Simultaneous view of the FRB~180301 with FAST and NICER during a bursting phase

TL;DR

This study conducted simultaneous radio and X-ray observations of the repeating FRB 180301, detecting multiple radio bursts without associated X-ray emission, thus constraining models of FRB emission mechanisms.

Contribution

First simultaneous multi-wavelength campaign with FAST and NICER for FRB 180301, providing upper limits on X-ray emission during radio bursts and informing emission models.

Findings

No X-ray excess detected during radio bursts.

Radio bursts exhibited complex structures with no significant polarization.

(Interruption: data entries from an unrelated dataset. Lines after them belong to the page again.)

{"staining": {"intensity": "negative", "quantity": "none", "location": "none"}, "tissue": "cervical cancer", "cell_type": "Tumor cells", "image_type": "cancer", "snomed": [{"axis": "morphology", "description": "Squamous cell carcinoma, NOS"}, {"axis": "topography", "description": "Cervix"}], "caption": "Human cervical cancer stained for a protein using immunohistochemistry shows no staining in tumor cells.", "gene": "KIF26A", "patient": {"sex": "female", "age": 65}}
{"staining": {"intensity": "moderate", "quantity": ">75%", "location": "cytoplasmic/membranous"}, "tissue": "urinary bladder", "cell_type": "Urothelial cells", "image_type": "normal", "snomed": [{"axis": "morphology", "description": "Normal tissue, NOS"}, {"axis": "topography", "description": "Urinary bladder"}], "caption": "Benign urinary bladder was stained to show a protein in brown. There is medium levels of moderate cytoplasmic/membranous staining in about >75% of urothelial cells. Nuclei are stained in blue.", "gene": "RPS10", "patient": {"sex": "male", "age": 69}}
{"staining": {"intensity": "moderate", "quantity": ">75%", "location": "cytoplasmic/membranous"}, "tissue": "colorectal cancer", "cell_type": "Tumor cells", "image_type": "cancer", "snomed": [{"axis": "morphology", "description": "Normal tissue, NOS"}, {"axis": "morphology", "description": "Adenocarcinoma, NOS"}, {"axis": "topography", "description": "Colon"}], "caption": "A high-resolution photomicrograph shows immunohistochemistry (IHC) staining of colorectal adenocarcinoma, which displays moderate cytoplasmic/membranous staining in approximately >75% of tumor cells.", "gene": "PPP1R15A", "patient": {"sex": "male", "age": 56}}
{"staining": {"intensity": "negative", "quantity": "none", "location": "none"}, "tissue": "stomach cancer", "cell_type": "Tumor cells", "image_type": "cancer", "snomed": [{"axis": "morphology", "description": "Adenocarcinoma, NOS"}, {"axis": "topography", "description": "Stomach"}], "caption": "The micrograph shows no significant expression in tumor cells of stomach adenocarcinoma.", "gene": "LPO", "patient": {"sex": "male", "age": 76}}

X-ray upper limits support magnetospheric and shock models.

Abstract

FRB180301 is one of the most actively repeating fast radio bursts (FRBs) which has shown polarization angle changes in its radio burst emission, an indication for their likely origin in the magnetosphere of a highly-magnetized neutron star. We carried out a multi-wavelength campaign with the FAST radio telescope and NICER X-ray observatory to investigate any possible X-ray emission temporally coincident with the bright radio bursts. The observations took place on 2021 March 4, 9 and 19. We detected five bright radio bursts with FAST, four of which were strictly simultaneous with the NICER observations. The peak flux-density of the radio bursts ranged between $28-105$ mJy, the burst fluence between $27-170$ mJy-ms, and the burst durations between $1.7-12.3$ ms. The radio bursts from FRB~180301 exhibited complex time domain structure, and sub-pulses were detected in individual bursts, with no significant circular polarisation. The linear degree of polarisation in L-band reduced significantly compared to the 2019 observations. We do not detect any X-ray emission in excess of the background during the 5ms, 10ms, 100ms, 1sec and 100sec time intervals at/around the radio-burst barycenter-corrected arrival times, at a $>5\sigma$ confidence level. The $5\sigma$ upper limits on the X-ray a) persistent flux is $<7.64\times 10^{-12}\, \rm erg\, cm^{-2}\, s^{-1}$ , equivalent to $L_{\rm X}<2.50 \times 10^{45} \rm erg\, s^{-1}$ and b) 5 ms fluence is $<2\times 10^{-11} \rm erg\, cm^{-2}$, at the radio burst regions. Using the $5$ ms X-ray fluence upper limit, we can estimate the radio efficiency $\eta_{R/X} \equiv L_{\rm Radio}/L_{\rm X-ray} \gtrsim 10^{-8}$. The derived upper limit on $\eta_{R/X}$ is consistent with both magnetospheric models and synchrotron maser models involving relativistic shocks.